Monday, August 22, 2016

BlueSkiesResearch.org.uk: On the meaning of independence in climate science

At long last jules and I have managed to submit the written version of a talk that I have given (bits of) no fewer than four times over the last few years (at NCAR, UKMO/HC, Schloss Ringberg and EGU). It had to get re-written several times and sit at the back of my mind on long bike rides and runs before it became acceptably coherent (to us, at least). I’m curious as to what people will think of it – it seemed to go down ok at the talks but sometimes it’s hard to tell…

The topic is "independence" as it pertains to both the understanding of ensembles such as CMIPn, and also to constraints on climate sensitivity. Our main point overall is that if you want to talk about independence in any context, you really need to present a mathematical/statistical formalisation that relates directly to the standard probabilistic definition: events A and B are independent iff P(A,B) = P(A)P(B). That is, the probability of both A and B is the probability of A multiplied by the probability of B. This generalises to conditional independence: events A and B are conditionally independent given S iff P(A,B|S) = P(A|S)P(B|S). A more practically useful (but mathematically equivalent) formulation is that events A and B are conditionally independent given S iff P(A|S) = P(A|B,S) – that is, if the conditional probability of A given both S and B is the same as the conditional probability of A given S. What this means in practice to an individual researcher is that, starting from their (probabilistic) prediction of A given knowledge of S, conditional independence of A and B rests on whether knowledge of B, in addition to knowing S, does or does not change their prediction of A. While this is no more than elementary probability theory, it seems to be an intuitively attractive way of addressing the question, eg in the case where A and B are observational constraints on the equilibrium climate sensitivity S. A point we also make in the paper is that these P()s are fundamentally subjective things just as much as a Bayesian prior is – there is no way of validating what observations should be seen in the case where S takes a value different from the real world, this counterfactual can only really exist in our heads and not in reality. In practice we often use models for this, which are themselves subjective creations, and in the paper we present an example to show how independence and non-independence of constraints can be investigated in the context of a toy model.

As for the question of model independence, the notation may be easier to interpret if we change the symbols and write something like P(M1|T) = P(M1|M2,T). This equation asserts that the models M1 and M2 are conditionally independent given the truth T. This is essentially the foundation of the truth-centred approach, and it would be great if true, but clearly many analyses of the models in CMIP ensembles have shown that it is not reasonable. An alternative conditional independence formulation, which we think is more relevant and interesting, is whether models are independent, conditional on the distribution of models. We illustrate how this does seem to encapsulate much of the discussion of model similarity, in that models from different research centres seem independent whereas pairs of models from the same research centres do not, according to a fairly straightforward analysis of model similarity.
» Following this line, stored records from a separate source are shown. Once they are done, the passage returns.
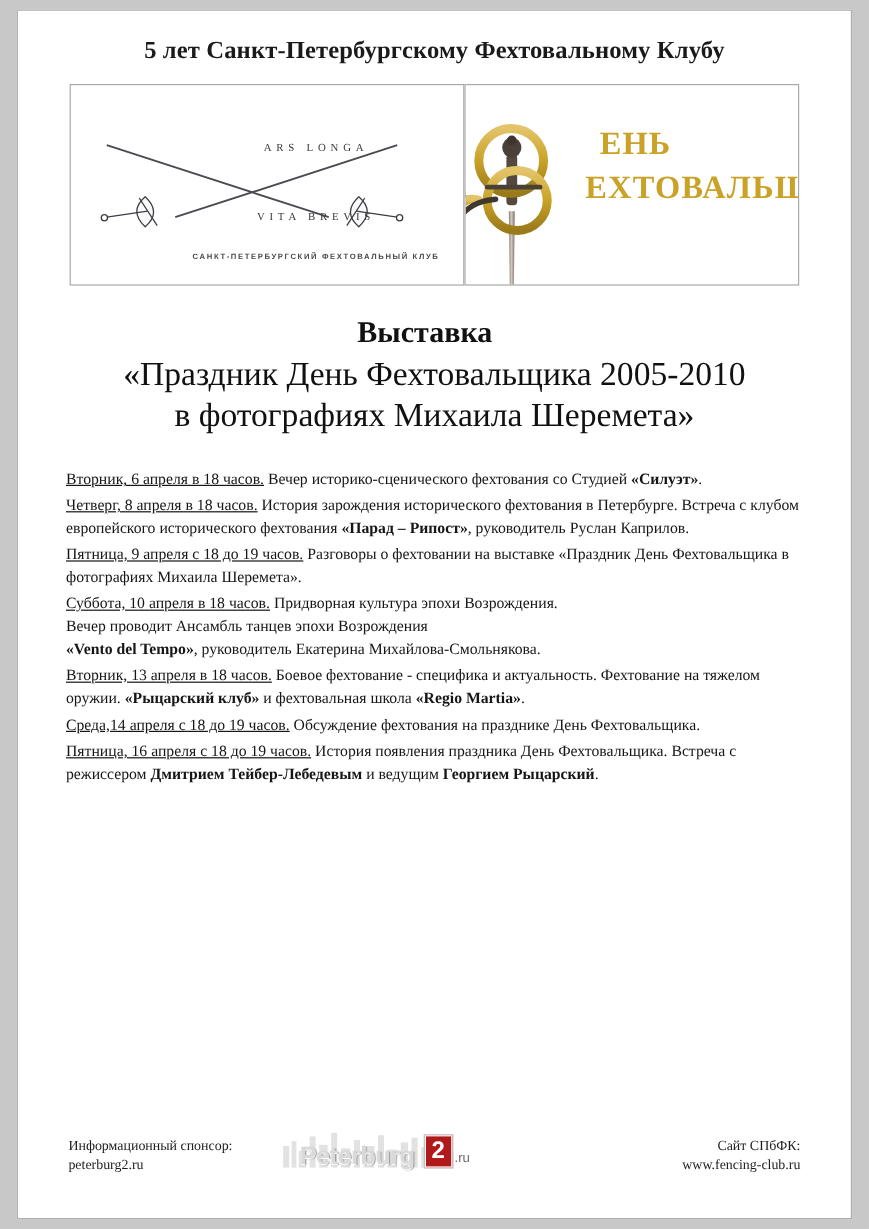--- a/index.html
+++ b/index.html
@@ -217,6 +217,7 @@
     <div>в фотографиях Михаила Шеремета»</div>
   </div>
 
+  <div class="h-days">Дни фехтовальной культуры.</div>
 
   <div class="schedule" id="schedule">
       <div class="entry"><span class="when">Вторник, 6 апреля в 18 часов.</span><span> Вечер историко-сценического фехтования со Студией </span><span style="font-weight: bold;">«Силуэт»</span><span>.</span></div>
It is quite possible – likely – that some others will be able to improve on how we’ve tried to define independence, but our point was really to argue that in principle we must use a mathematical foundation in order to make any meaningful progress – and also observe that mathematical definitions do exist which seem to match at least some real-world usage reasonably well.

Thursday, August 18, 2016

Wickedly simple

I wasn't planning on writing anything about the Grundmann letter in Nature (paywalled of course, but you aren't missing much) as it seemed to be a pretty trivial “what about meeeeee” whine. ATTP put it best:
Both there and at the Onion, I haven't seen anything much to revise my previous jaundiced opinion as to the value of social science. I hope to be proved wrong but won't be holding my breath in the meantime.
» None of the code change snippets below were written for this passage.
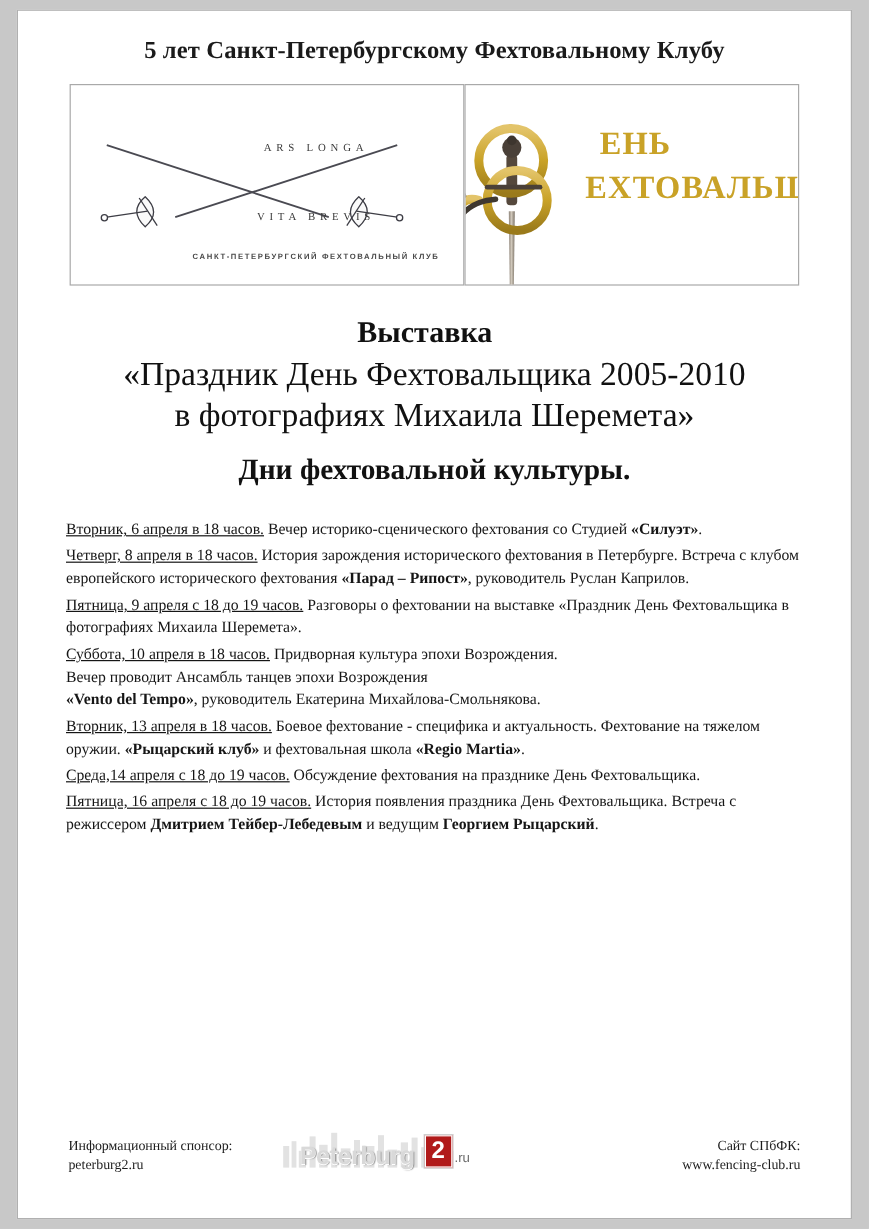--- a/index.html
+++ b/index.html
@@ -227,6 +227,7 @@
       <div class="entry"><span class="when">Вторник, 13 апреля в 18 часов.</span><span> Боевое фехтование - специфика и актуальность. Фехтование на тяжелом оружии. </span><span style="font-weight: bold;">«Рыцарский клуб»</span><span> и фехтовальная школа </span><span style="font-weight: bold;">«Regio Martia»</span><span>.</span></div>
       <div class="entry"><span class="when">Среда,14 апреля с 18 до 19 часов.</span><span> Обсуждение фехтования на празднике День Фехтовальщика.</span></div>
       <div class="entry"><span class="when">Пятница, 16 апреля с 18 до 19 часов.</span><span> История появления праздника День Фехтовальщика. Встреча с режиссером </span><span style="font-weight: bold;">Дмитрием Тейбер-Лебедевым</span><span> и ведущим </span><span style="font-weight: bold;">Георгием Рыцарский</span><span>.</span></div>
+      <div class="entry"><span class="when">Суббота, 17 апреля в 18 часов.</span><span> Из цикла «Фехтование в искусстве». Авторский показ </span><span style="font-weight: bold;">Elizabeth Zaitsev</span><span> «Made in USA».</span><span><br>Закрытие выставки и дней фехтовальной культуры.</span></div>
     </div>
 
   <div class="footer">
One thing that I did find useful in the letter was a clear definition of what he thought it meant for a problem to be wicked: “Most importantly, wicked problems do not have a stopping rule. [...] Climate change does not have a stopping rule.”

I think that's pretty much flat out wrong. I know that people like to add on their favourite hobby horses of climate variability and social vulnerability etc, and some of the wording is vague, but the basic problem that has motivated and dominated the research agenda for many years is due to us pumping out millions of tonnes of fossil-fuel-derived CO2 into the atmosphere. Cut net emissions to about zero and the problem is solved. Sure, if you choose to define “climate change” sufficiently broadly, then you can always find something else to worry about, but stopping the global-scale experiment that we are currently performing would suffice for practical purposes. As they say, “good enough for govt work”.

For my next trick, I'll consider the problem of model independence.

Monday, August 01, 2016

Climate betting in the news again

Heard recently that Chris Hope eventually collected on his warming bet. Sounds like one of his protagonists had been dragging his heels, so that's great news. He'd already paid me my share out of the first part of his winnings. Chris wrote about it here a few days ago.

Nice article by Dana Nuccitelli in the Guardian today too:

And as it mentions, there's a session at the AGU Fall Meeting on closely related issues, which I've been invited to talk at. Will be good to see SF in December again, not been for a few years now. Probably 2012 was the last time. I'm also planning to submit something to this paleo session organised by PEN, not quite finished the abstract yet.